----- Data in this exercise -----
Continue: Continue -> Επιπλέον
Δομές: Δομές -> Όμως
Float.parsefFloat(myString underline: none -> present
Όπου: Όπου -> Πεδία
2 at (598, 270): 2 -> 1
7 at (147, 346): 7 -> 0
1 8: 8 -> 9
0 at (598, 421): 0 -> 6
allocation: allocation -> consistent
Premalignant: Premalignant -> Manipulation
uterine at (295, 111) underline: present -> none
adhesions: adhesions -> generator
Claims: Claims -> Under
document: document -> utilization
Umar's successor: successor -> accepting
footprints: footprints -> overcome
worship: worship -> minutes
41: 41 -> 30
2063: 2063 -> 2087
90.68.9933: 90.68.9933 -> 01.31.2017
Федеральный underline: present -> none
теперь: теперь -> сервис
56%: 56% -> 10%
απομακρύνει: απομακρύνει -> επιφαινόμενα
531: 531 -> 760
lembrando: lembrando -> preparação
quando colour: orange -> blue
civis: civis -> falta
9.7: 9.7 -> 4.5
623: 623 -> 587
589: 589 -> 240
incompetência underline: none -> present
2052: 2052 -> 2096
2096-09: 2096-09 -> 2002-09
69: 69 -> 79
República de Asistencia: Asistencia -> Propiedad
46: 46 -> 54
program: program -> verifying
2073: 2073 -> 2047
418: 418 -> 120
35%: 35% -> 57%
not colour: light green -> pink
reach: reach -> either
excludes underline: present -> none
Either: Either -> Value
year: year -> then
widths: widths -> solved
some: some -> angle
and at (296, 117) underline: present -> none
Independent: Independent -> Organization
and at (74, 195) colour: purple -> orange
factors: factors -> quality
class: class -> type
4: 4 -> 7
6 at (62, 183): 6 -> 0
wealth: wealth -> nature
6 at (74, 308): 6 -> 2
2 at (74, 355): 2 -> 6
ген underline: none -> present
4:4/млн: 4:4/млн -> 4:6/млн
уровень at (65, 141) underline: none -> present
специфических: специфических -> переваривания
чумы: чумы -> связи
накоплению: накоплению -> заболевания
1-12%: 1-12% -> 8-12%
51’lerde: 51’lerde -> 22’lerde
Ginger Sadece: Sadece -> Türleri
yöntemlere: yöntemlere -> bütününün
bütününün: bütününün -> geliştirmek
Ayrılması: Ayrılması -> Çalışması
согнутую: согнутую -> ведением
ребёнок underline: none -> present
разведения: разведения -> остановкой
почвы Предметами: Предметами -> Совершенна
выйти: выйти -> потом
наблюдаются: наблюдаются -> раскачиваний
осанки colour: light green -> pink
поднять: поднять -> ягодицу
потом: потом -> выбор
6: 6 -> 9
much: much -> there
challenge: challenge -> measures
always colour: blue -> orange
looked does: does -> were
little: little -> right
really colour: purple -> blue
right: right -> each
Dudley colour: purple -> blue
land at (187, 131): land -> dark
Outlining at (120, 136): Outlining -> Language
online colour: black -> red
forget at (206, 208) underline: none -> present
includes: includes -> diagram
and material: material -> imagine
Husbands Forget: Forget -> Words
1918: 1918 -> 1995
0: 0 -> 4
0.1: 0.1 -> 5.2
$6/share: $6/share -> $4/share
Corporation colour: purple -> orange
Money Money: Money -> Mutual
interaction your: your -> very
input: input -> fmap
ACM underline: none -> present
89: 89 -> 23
-----
Rewrite the part of the listing that opens with its first line and closes with the line containing "allocation: allocation -> consistent", swapping "underline" for "underscore" and leaving everything else the same.

Continue: Continue -> Επιπλέον
Δομές: Δομές -> Όμως
Float.parsefFloat(myString underscore: none -> present
Όπου: Όπου -> Πεδία
2 at (598, 270): 2 -> 1
7 at (147, 346): 7 -> 0
1 8: 8 -> 9
0 at (598, 421): 0 -> 6
allocation: allocation -> consistent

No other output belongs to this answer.